Alternative methods of testing

Discussion of chess software programming and technical issues.

Moderator: Ras

User avatar
Andres Valverde
Posts: 587
Joined: Sun Feb 18, 2007 11:07 pm
Location: Almeria. SPAIN
Full name: Andres Valverde Toresano

Re: Alternative methods of testing

Post by Andres Valverde »

Hart wrote:
Andres Valverde wrote:1) Imagine a slow but good engine that solves 1000 positions at 3'' averaqe per position. Total time :

1000 x 3" = 3000 s

2) A _fast_ but not so good engine, finds only 500 solutions out of 1000, but it does it at 2"/position : Total time :

500 x 2" + 500 x 4" = 3000 s

Both engines would have the same rating, but former solved double number of positions than latter!.

So, the number of positions solved have to be used somehow in your formula or I'm missing somthing..
A better model might include the number or percentage of solved position. However, what I have consistently seen is markedly high correlations between rated time and positions solved. In other words, they are both measuring, to a large extent, the same thing: playing strength. In most of my analyses I get better rankings using rated time as well, go figure.

As for your example, I am not quite sure I understand it. From what I can see it does not look like you account for the law of averages or you are using an extreme example where my model would of course fail. No engine will solve x positions in one discrete moment of time and then y at another discrete amount of time in these tests. They will actually be distributed unevenly throughout the time period t largely depending on their relative strength, in which case this distribution will be captured in rated time and will correlate with playing strength.
I think it is not such an extreme case : One engine maybe is faster but it has a bad evaluation so it solves less positions but faster (in the positive cases) than the other. I think it is a possible scenery.

I ran a test with Buzz (slightly fast) and Dirty (a bit slower, same search a more elaborated eval), results are as folllow:

Buzz 0.08 (2300 CCRL) , Total time : 2237'' , Solved : 356/714
Dirty 099OW5 (+2450 CCRL) , Total time : 2245'', Solved : 367/714

In this case, results are clearly not correlated with ELO. It was a quick test with 17 ICCF games (2400 ELO +-, draw result), analyzed from move 20 to 40.

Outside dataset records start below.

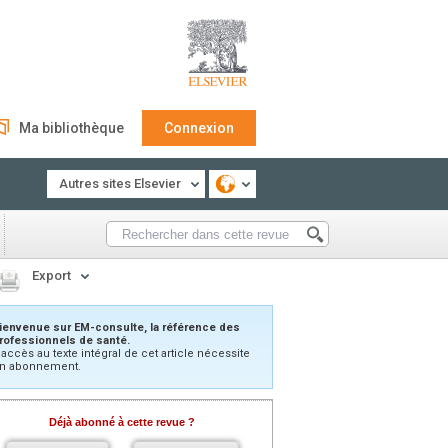
Ma bibliothèque
Connexion
Autres sites Elsevier
Export
ienvenue sur EM-consulte, la référence des
rofessionnels de santé.
’accès au texte intégral de cet article nécessite
n abonnement.
Déjà abonné à cette revue ?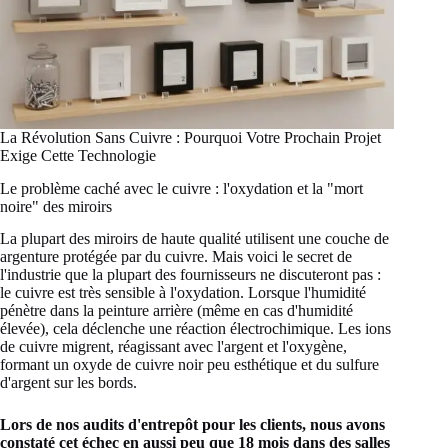
La Révolution Sans Cuivre : Pourquoi Votre Prochain Projet
Exige Cette Technologie
Le problème caché avec le cuivre : l'oxydation et la "mort
noire" des miroirs
La plupart des miroirs de haute qualité utilisent une couche de
argenture protégée par du cuivre. Mais voici le secret de
l'industrie que la plupart des fournisseurs ne discuteront pas :
le cuivre est très sensible à l'oxydation. Lorsque l'humidité
pénètre dans la peinture arrière (même en cas d'humidité
élevée), cela déclenche une réaction électrochimique. Les ions
de cuivre migrent, réagissant avec l'argent et l'oxygène,
formant un oxyde de cuivre noir peu esthétique et du sulfure
d'argent sur les bords.
Lors de nos audits d'entrepôt pour les clients, nous avons
constaté cet échec en aussi peu que 18 mois dans des salles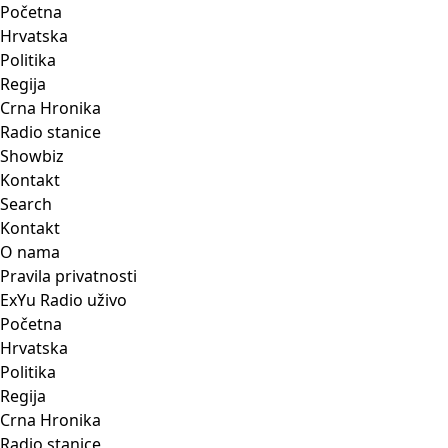
Početna
Hrvatska
Politika
Regija
Crna Hronika
Radio stanice
Showbiz
Kontakt
Search
Kontakt
O nama
Pravila privatnosti
ExYu Radio uživo
Početna
Hrvatska
Politika
Regija
Crna Hronika
Radio stanice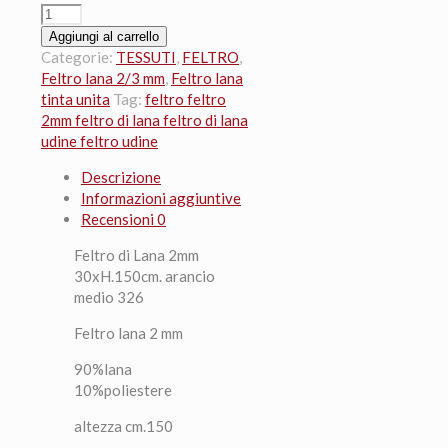
Feltro
di
Aggiungi al carrello
Lana
Categorie:
TESSUTI
,
FELTRO
,
2mm
Feltro lana 2/3 mm
,
Feltro lana
30xH.150cm.
tinta unita
Tag:
feltro feltro
arancio
2mm feltro di lana feltro di lana
medio
udine feltro udine
326
Descrizione
quantità
Informazioni aggiuntive
Recensioni
0
Feltro di Lana 2mm
30xH.150cm. arancio
medio 326
Feltro lana 2 mm
90%lana
10%poliestere
altezza cm.150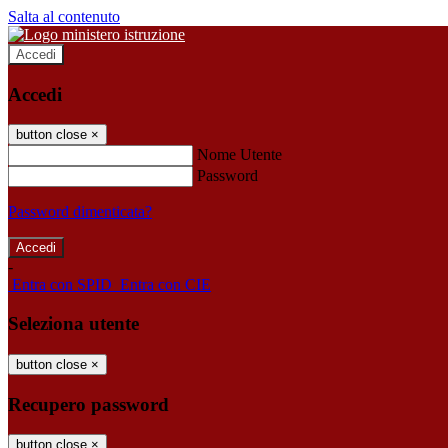
Salta al contenuto
Accedi
Accedi
button close
×
Nome Utente
Password
Password dimenticata?
-
Entra con SPID
Entra con CIE
Seleziona utente
button close
×
Recupero password
button close
×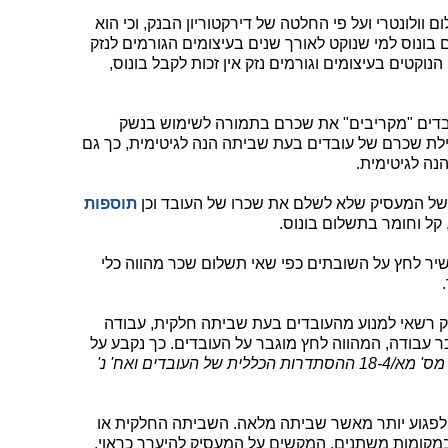
 וולונטרי ועל פי החלטה של דירקטוריון הבנק, וכי הוא
בונוס למי שנוקט לאורך שנים בעיצומים הגורמים לנזק
נוקטים בעיצומים וגורמים נזק אין זכות לקבל בונוס,
בדים "מקריבים" את שכרם בתמורה לשימוש בנשק
ילת שכרם של עובדים בעת שביתה הנה לגיטימית, כך גם
נה לגיטימית.
 של המעסיק שלא לשלם את שכרו של העובד וכן
תוספות
 קל וחומר בתשלום בונוס.
שיר לחץ על השובתים כפי שאי תשלום שכר מהווה כלי
 רשאי למנוע מהעובדים בעת שביתה חלקית, עבודה
 עבודה, המהווה לחץ מוגבר על העובדים. כך נקבע על
מס' מא/18-4 ההסתדרות הכללית של העובדים ואח' נ'
 לפגוע יותר מאשר שביתה מלאה. השביתה החלקית או
מקומות משתנים, המקשים על המעסיק להיערך כראוי,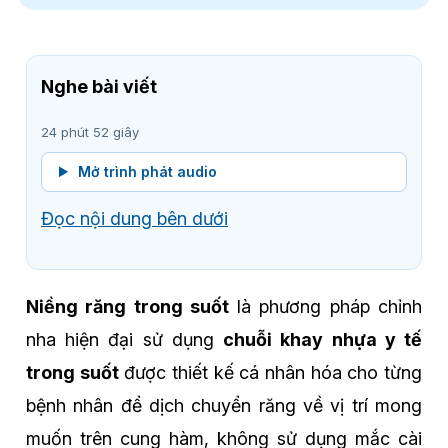
Nghe bài viết
24 phút 52 giây
Mở trình phát audio
Đọc nội dung bên dưới
N
iềng răng trong suốt
là phương pháp chỉnh
nha hiện đại sử dụng
chuỗi khay nhựa y tế
trong suốt
được thiết kế cá nhân hóa cho từng
bệnh nhân để dịch chuyển răng về vị trí mong
muốn trên cung hàm, không sử dụng mắc cài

I dont want to say your idea is bad, I think it's very interesting, but still believe that number of positions solved must be taken in account at least.
Saludos, Andres
Hart

Re: Alternative methods of testing

Post by Hart »

With my limited grasp of the statistics software I have, I have only been including one in/dependent variable, rated time, because it gave the best results. If I can figure out how to include both, in a sort of (X1, X2, Y1 / X, Y, Z) fashion, maybe I will get even smaller errors.

Do you know how to do this in QtiPlot or another free statistics software package, that is, linear mapping/curve fitting with multiple coefficients?
User avatar
Andres Valverde
Posts: 587
Joined: Sun Feb 18, 2007 11:07 pm
Location: Almeria. SPAIN
Full name: Andres Valverde Toresano

Re: Alternative methods of testing

Post by Andres Valverde »

Hart wrote:With my limited grasp of the statistics software I have, I have only been including one in/dependent variable, rated time, because it gave the best results. If I can figure out how to include both, in a sort of (X1, X2, Y1 / X, Y, Z) fashion, maybe I will get even smaller errors.

Do you know how to do this in QtiPlot or another free statistics software package, that is, linear mapping/curve fitting with multiple coefficients?
No idea, I asked Pradu, let's wait for his answer :)
Saludos, Andres
MattieShoes
Posts: 718
Joined: Fri Mar 20, 2009 8:59 pm

Re: Alternative methods of testing

Post by MattieShoes »

I don't know the correct way to do it, but it's easy to cheat with just two -- generate all the different weightings (X1*.01 +X2*.99, X1*.02+X2*.98, etc), then find the correlation coeffecient for each set. Hopefully graphed, the coeffecients will be a nice upside-down parabolic shape and you pick the maximum.

If it's not scripted, one could zero-in on the max by trial and error, but that runs into problems if the shape isnt a nice upside-down parabola.
Pradu
Posts: 287
Joined: Sat Mar 11, 2006 3:19 am
Location: Atlanta, GA

Re: Alternative methods of testing

Post by Pradu »

Andres Valverde wrote:No idea, I asked Pradu, let's wait for his answer :)
You could use linear least squares fitting: http://mathworld.wolfram.com/LeastSquar ... omial.html
http://en.wikipedia.org/wiki/Linear_least_squares

I'm not familiar free software that does this (perhaps SciLab or Octave?). I usually just do this with MatLab. Perhaps you can read online on linear least squares and how to implement it or search the web for a least squares fitting tool.